Burners 7 are used for feeding-in pumpable industrial wastes into the primary chamber 1, whilst at least one burner 8 directed obliquely downwards into the primary chamber 1 is fed with fuel oil or waste oil during starting and also, for the purpose of regulating the temperature in the primary chamber 1, when the furnace is in operation. The primary chamber 1 comprises an outlet aperture 9 by way of which molten combustion residues of the burned industrial waste material can be discharged.

The industrial wastes to be burned in the liquid bath furnace F consist of hydrocarbon compounds mixed with inert mineral substances, e.g. halogen-containing organic hydrocarbons or mixtures of such compounds, and the mineral substances forming part of the composition thereof have melting points in the temperature range from 500° to 1250° C. The burning process in the liquid bath furnace F is so regulated that in the primary chamber 1 there prevails a temperature in the range 1400°-1800° C, at the outlet of the secondary chamber 2 a temperature between 1100° and 1200° C, and in the post-combustion chamber 3 a temperature of 900° C plus or minus 50° C. By selecting the temperature in the primary chamber 1 to be between 1400° and 1800° C, on the one hand the condition is met that even the thermally most stable halogenated hydrocarbon compounds are dissociated into their constitutents, such as HCl, HF, CO₂, H₂ O, etc., and oxydised, and on the other hand the conditions are also provided for melting the mineral substances contained in the industrial wastes, so that these substances can be discharged in the molten state by way of the outlet aperture 9.
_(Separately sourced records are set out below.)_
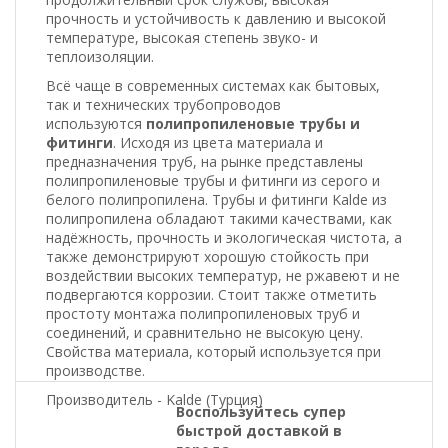
прочность и устойчивость к давлению и высокой
температуре, высокая степень звуко- и
теплоизоляции.
Всё чаще в современных системах как бытовых,
так и технических трубопроводов
используются
полипропиленовые трубы и
фитинги
. Исходя из цвета материала и
предназначения труб, на рынке представлены
полипропиленовые трубы и фитинги из серого и
белого полипропилена. Трубы и фитинги Kalde из
полипропилена обладают такими качествами, как
надёжность, прочность и экологическая чистота, а
также демонстрируют хорошую стойкость при
воздействии высоких температур, не ржавеют и не
подвергаются коррозии. Стоит также отметить
простоту монтажа полипропиленовых труб и
соединений, и сравнительно не высокую цену.
Свойства материала, который используется при
производстве.
Производитель - Kalde (Турция)
Воспользуйтесь супер
быстрой доставкой в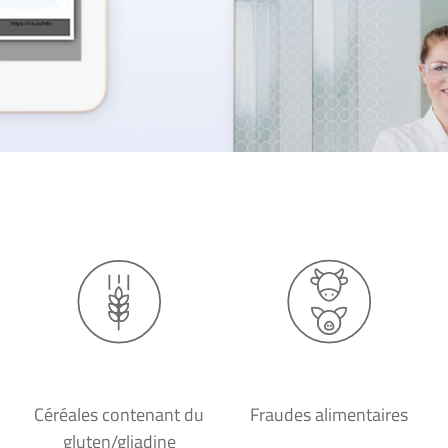
Céréales contenant du
Fraudes alimentaires
gluten/gliadine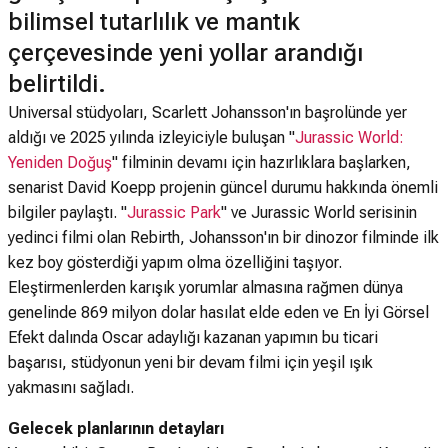
bilimsel tutarlılık ve mantık
çerçevesinde yeni yollar arandığı
belirtildi.
Universal stüdyoları, Scarlett Johansson'ın başrolünde yer
aldığı ve 2025 yılında izleyiciyle buluşan "
Jurassic World:
Yeniden Doğuş
" filminin devamı için hazırlıklara başlarken,
senarist David Koepp projenin güncel durumu hakkında önemli
bilgiler paylaştı. "
Jurassic Park
" ve Jurassic World serisinin
yedinci filmi olan Rebirth, Johansson'ın bir dinozor filminde ilk
kez boy gösterdiği yapım olma özelliğini taşıyor.
Eleştirmenlerden karışık yorumlar almasına rağmen dünya
genelinde 869 milyon dolar hasılat elde eden ve En İyi Görsel
Efekt dalında Oscar adaylığı kazanan yapımın bu ticari
başarısı, stüdyonun yeni bir devam filmi için yeşil ışık
yakmasını sağladı.
Gelecek planlarının detayları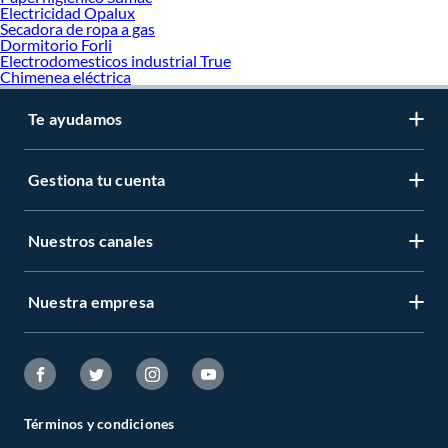
Electricidad Opalux
Secadora de ropa a gas
Dormitorio Forli
Electrodomesticos industrial True
Chimenea eléctrica
Te ayudamos
Gestiona tu cuenta
Nuestros canales
Nuestra empresa
Términos y condiciones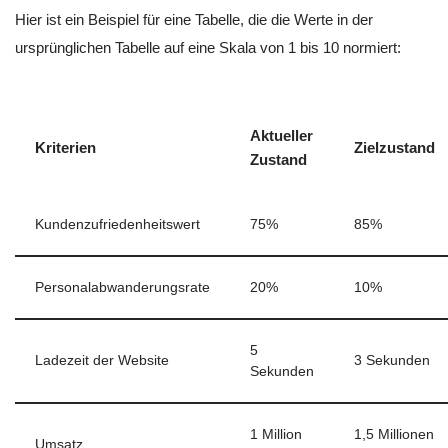
Hier ist ein Beispiel für eine Tabelle, die die Werte in der
ursprünglichen Tabelle auf eine Skala von 1 bis 10 normiert:
Aktueller
Kriterien
Zielzustand
Zustand
Kundenzufriedenheitswert
75%
85%
Personalabwanderungsrate
20%
10%
5
Ladezeit der Website
3 Sekunden
Sekunden
1 Million
1,5 Millionen
Umsatz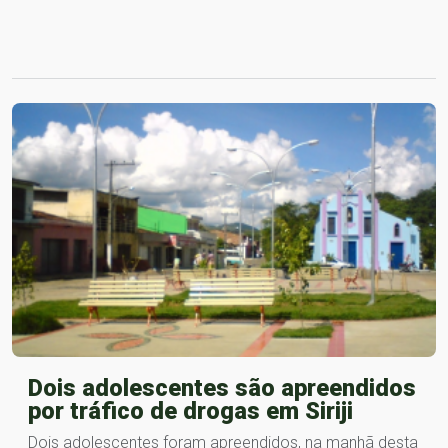
Dois adolescentes são apreendidos
por tráfico de drogas em Siriji
Dois adolescentes foram apreendidos, na manhã desta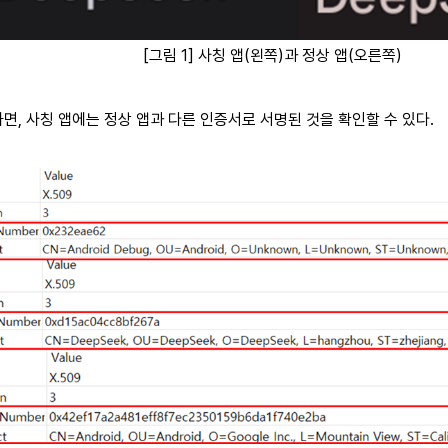
[
그림 1] 사칭 앱(왼쪽)과 정상 앱(오른쪽)
면, 사칭 앱에는 정상 앱과 다른 인증서로 서명된 것을 확인할 수 있다.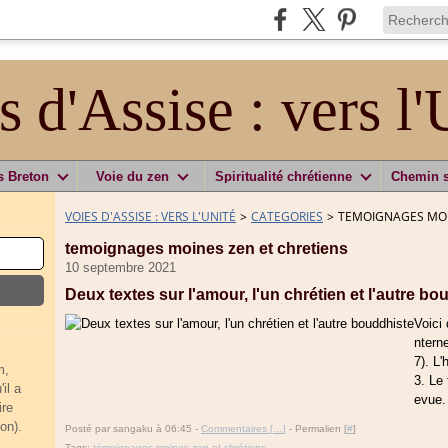
s d'Assise : vers l'
s Breton
Voie du zen
Spiritualité chrétienne
Chemin 
VOIES D'ASSISE : VERS L'UNITÉ
>
CATEGORIES
>
TEMOIGNAGES MOI
temoignages moines zen et chretiens
10 septembre 2021
Deux textes sur l'amour, l'un chrétien et l'autre bo
Voici 
ntern
7). L
m,
3. Le 
il a
evue.
ire
on).
Posté par sangaku à 06:45 -
Commentaires [
…
]
- Permalien [
#
]
Tags:
témoignages moines zen et chrétiens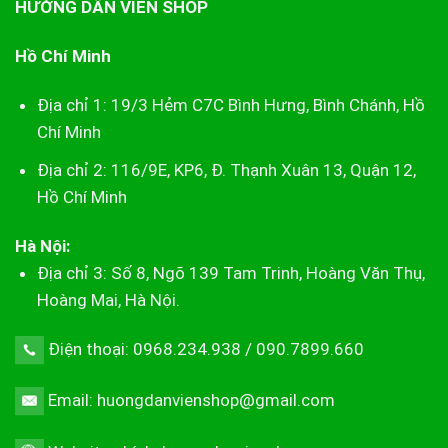
HƯỚNG DẪN VIÊN SHOP
Hồ Chí Minh
Địa chỉ 1: 19/3 Hẻm C7C Bình Hưng, Bình Chánh, Hồ
Chí Minh
Địa chỉ 2: 116/9E, KP6, Đ. Thạnh Xuân 13, Quận 12,
Hồ Chí Minh
Hà Nội:
Địa chỉ 3: Số 8, Ngõ 139 Tam Trinh, Hoàng Văn Thụ,
Hoàng Mai, Hà Nội.
Điện thoại: 0968.234.938 / 090.7899.660
Email: huongdanvienshop@gmail.com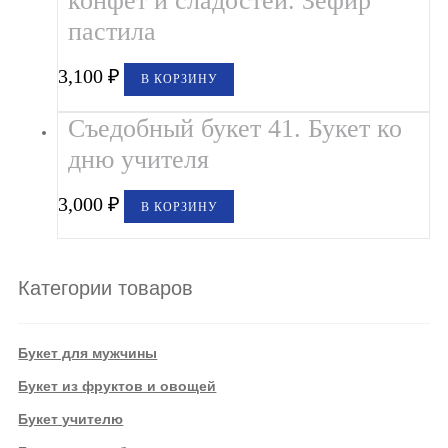
конфет и сладостей. Зефир
пастила
3,100
₽
В КОРЗИНУ
Съедобный букет 41. Букет ко
дню учителя
3,000
₽
В КОРЗИНУ
Категории товаров
Букет для мужчины
Букет из фруктов и овощей
Букет учителю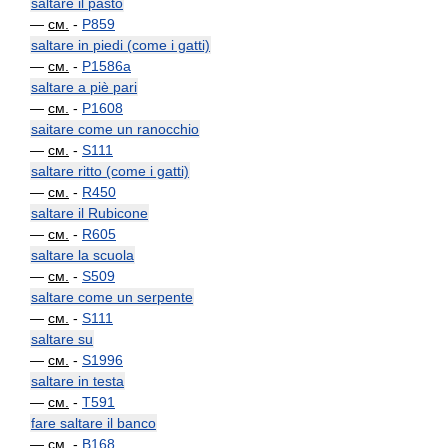
saltare il pasto
—
см.
-
P859
saltare in piedi (come i gatti)
—
см.
-
P1586a
saltare a piè pari
—
см.
-
P1608
saitare come un ranocchio
—
см.
-
S111
saltare ritto (come i gatti)
—
см.
-
R450
saltare il Rubicone
—
см.
-
R605
saltare la scuola
—
см.
-
S509
saltare come un serpente
—
см.
-
S111
saltare su
—
см.
-
S1996
saltare in testa
—
см.
-
T591
fare saltare il banco
—
см.
-
B168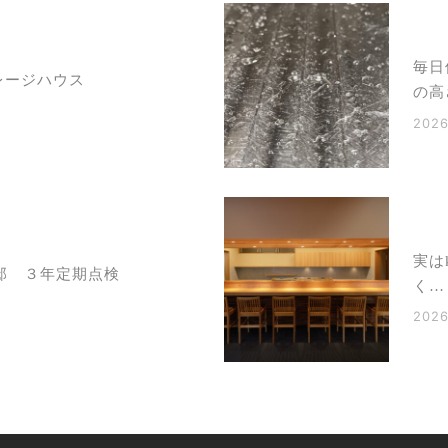
毎日
レージハウス
の高
2026
実は
邸 ３年定期点検
く…
2026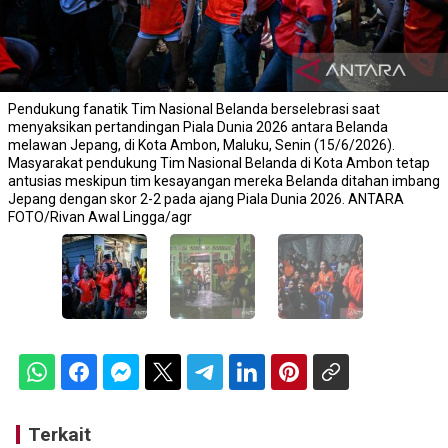
Pendukung fanatik Tim Nasional Belanda berselebrasi saat
menyaksikan pertandingan Piala Dunia 2026 antara Belanda
melawan Jepang, di Kota Ambon, Maluku, Senin (15/6/2026).
Masyarakat pendukung Tim Nasional Belanda di Kota Ambon tetap
antusias meskipun tim kesayangan mereka Belanda ditahan imbang
Jepang dengan skor 2-2 pada ajang Piala Dunia 2026. ANTARA
FOTO/Rivan Awal Lingga/agr
Terkait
The wall cooling tubes arranged at the walls 4 of the primary chamber 1 are so protected by the rammed layer arranged thereon that the surface thereof will in all cases be at a temperature below the melting point of the mineral fractions of the liquid industrial wastes. On this rammed layer, therefore, there builds up a protective layer consisting of some of the molten mineral constituents which has solidified, the thickness of this protective layer adapting itself automtically to the variable melting point of the varying mineral proportion of the industrial wastes, and to the combustion chamber temperature prevailing at the time in the primary chamber 1, but never diminishing to zero, since the rammed layer situated behind generally has in fact substantially lower temperatures than the melting point of the molten mineral fraction. Thus the furnace itself regulates the formation of an adequate protective layer, increasing or decreasing in thickness on the rammed layer surface at the liquid bath side depending on the temperature conditions in the primary chamber 1. It is possible to ensure thereby that the rammed layer does not exceed a temperature of 400° C at its liquid bath side, thus quaranteeing adequate physical protection for the ramming mass. Under these conditions, it is possible to have a steam temperature below 400° C in the La Mont system.

Normally no melting takes place in the secondary chamber 2, but a proportion of the hydrocarbons may be burned in the secondary chamber.

Instead of providing the La Mont heating surfaces of both combustion chambers 1 and 2 with a ramming mass cladding, it would also be possible to clad the wall cooling tubes only in the primary chamber 1 with a rammed layer for inhibiting corrosion and giving good heat-conducting properties. Instead of La Mont elements, heating surfaces of another forced-circulation boiler could be used, and instead of heating surfaces of a forced-circulation boiler, heating surfaces of a forced-flow once-through boiler may be used, both of these boilers being of the so-called "forced-flow" type. The geometric shape of the three chambers 1, 2 and 3 of the liquid bath furnace F can be optionally chosen, i.e. round, for example cylindrical or conical, or even of a prismatic angular form.

Combustible solids may also be contained in the pumpable industrial wastes.